▶ EXCERPT

--

In the last 11 years, a number of major financial reforms have taken place in the country to make it more responsive and adaptable to the changing times. In 1993, the Bangko Sentral ng Pilipinas (BSP) Charter created an independent central monetary authority and shortly a year after, under Republic Act 7721, restrictions on the entry of foreign banks were lifted.
Under RA 8366 enacted in 1997, foreign equity investment in investment houses was also liberalized while RA 8556 enacted in 1999 liberalized foreign equity investment in financing companies. Following a year after in 2000, the Securities Regulation Code (SRC) was enacted and in the same year, banking laws were attuned with global developments.
The Anti-Money Laundering Law was likewise enacted in 2001 and in 2002, the Special Purpose Vehicles Act (SPVA) was established. There were also structural improvements and better prudential regulation that were set for the local banks in the country. A shift from consolidated and risk-based supervision and improved corporate governance and disclosure were also imposed on the local banking sectors.
After the financial liberalization, a number of foreign banks have operated their local branches in the Philippines. This, in turn, has contributed positively to the local financial sector, in terms of, among others, the enhancement of banking products, introduction of new technologies, increase in competition, extension of loans, facilitation of foreign investments and provision of employment in the country.
Just like the telecommunication industry, the financial sector, according to Diwa Guinigundo, assistant governor in charge of research at the BSP, is another area which may be included in a possible FTA with the US.

--

▶ TASKS FOR THIS EXERCISE
1. In the passage on Philippine financial reforms, which law lifted the restrictions on the entry of foreign banks?
2. Give a two-sentence summary of the passage on Philippine financial reforms.
3. Continue the passage on Philippine financial reforms from the point where it stops.

[Some records]
--

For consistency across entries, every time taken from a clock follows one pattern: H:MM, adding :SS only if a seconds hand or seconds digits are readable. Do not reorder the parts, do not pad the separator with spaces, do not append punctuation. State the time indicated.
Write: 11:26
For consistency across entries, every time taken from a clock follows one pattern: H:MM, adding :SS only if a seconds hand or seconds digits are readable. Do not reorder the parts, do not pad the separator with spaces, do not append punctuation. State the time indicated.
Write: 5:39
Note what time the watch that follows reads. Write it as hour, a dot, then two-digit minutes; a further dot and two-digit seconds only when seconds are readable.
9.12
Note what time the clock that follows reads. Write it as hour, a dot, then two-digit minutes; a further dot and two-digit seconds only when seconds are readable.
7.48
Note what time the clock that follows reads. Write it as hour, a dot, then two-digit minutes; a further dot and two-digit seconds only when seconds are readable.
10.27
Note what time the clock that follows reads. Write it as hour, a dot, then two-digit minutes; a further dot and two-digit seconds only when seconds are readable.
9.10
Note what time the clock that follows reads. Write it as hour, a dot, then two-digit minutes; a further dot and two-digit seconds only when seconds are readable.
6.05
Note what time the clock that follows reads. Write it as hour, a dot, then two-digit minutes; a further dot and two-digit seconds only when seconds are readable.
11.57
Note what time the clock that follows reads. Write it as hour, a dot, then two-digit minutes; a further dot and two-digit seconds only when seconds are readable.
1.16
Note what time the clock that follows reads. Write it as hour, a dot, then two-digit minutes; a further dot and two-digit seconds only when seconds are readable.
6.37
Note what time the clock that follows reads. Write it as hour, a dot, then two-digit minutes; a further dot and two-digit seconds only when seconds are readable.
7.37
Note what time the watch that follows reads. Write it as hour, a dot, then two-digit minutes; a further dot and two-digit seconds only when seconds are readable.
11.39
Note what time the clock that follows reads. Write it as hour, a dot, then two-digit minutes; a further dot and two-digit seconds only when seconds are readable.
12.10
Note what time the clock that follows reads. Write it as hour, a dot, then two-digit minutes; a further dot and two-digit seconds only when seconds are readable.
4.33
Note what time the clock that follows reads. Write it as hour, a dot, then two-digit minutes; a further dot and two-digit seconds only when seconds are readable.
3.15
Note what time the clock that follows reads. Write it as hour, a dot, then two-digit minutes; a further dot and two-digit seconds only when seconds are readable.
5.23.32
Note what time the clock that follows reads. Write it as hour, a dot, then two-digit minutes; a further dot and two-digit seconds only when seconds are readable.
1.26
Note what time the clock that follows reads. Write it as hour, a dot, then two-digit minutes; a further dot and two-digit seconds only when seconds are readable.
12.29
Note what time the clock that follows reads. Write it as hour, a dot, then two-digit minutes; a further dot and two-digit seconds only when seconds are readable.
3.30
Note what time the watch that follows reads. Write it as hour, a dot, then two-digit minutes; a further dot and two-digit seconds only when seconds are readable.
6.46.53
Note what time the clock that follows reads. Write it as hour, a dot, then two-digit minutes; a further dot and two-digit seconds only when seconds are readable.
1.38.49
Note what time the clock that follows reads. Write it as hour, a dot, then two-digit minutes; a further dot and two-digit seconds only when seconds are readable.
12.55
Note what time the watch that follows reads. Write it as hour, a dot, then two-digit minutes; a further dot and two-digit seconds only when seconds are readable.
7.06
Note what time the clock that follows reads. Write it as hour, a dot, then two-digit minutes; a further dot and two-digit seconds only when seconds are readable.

--

▶ RESULTS BY TASK
1. Republic Act 7721

2. Since 1993 the Philippines has passed a series of financial reforms, among them the BSP Charter creating an independent central monetary authority, laws opening the country to foreign banks, investment houses and financing companies, the Securities Regulation Code, the Anti-Money Laundering Law and the Special Purpose Vehicles Act. Foreign banks that opened local branches after liberalization have helped the local financial sector, and a BSP assistant governor says the sector may be included in a possible FTA with the US.

3.
Guinigundo, however, noted that the Philippines should be prepared when it enters into negotiation on an FTA, whether with the US or any other country. Is the country prepared to undertake binding commitments in an FTA, he asked. While unilateral liberalization efforts in the banking system may allow the BSP to engage in discussions on FTAs, the FTA, he said, should provide authorities with the flexibility to undertake such commitments.
Regulations affecting financial services
A. Regulations Governing Commercial Presence
Limits on entry of Foreign Banks (RA Nos. 8791 and 7721)
• Investment is permitted up to 100% of the voting stock of only 1 existing domestic bank within 7 years of the effectivity of the General Banking Law and subject to the provisions of R.A. No. 7721 liberalizing entry of foreign banks
• Acquisition is allowed up to 60% of the voting stock of a new banking subsidiary incorporated under Philippine laws
• Foreign bank branches with full banking authority may open 6 additional branches in the Philippines
• Must be ranked among top 150 banks in the world; and
• Control of 70% of the resources of the Philippine banking system should at all times be held by banks that are majority-owned by Filipinos
Limits on Entry of Foreign Insurance Companies (DoF Department Order No. 100-94)
• Acceptable companies must be among top 200 in the world or top 10 in the country of origin and must have been in existence for at least 10 years and widely-owned or publicly-listed
Limits on entry of other financial institutions (RA Nos. 8366 and 8556 and PD No. 114)
• Equity participation in other financial institutions are subject to different foreign ownership restrictions:
> Financial institutions
* Investment house - 60 %
* Financing company - 60 %
- single proprietorship - Limited to Filipinos only
- partnership/corporation - 30% only
* Lending Investor
- single proprietorship - limited to Filipinos only
- partnership and cooperation - 40 %
B. Restrictions to trade in finacial services
Requirements for securities holdings (RA no. 8799)
• entities proposing to issue bonds must: file registration statement with SEC obtain credit rating on issue from reputable rating agency
• underwriters of securities must seek pre-approval of underwriting agreements
A number of safety provisions included in the GATS can also be included in the FTA framework, he added, such as:
– Liberalization terms must be a mutually advantageous process;
– National policy objective and the level of development of the country must be protected;
– Authorities shall not be prevented from ensuring the integrity and stability of the financial system and external accounts;
– Greater market access should be given to sectors and modes of supply of export interest to developing countries; and
– Technical cooperation and assistance should be in place.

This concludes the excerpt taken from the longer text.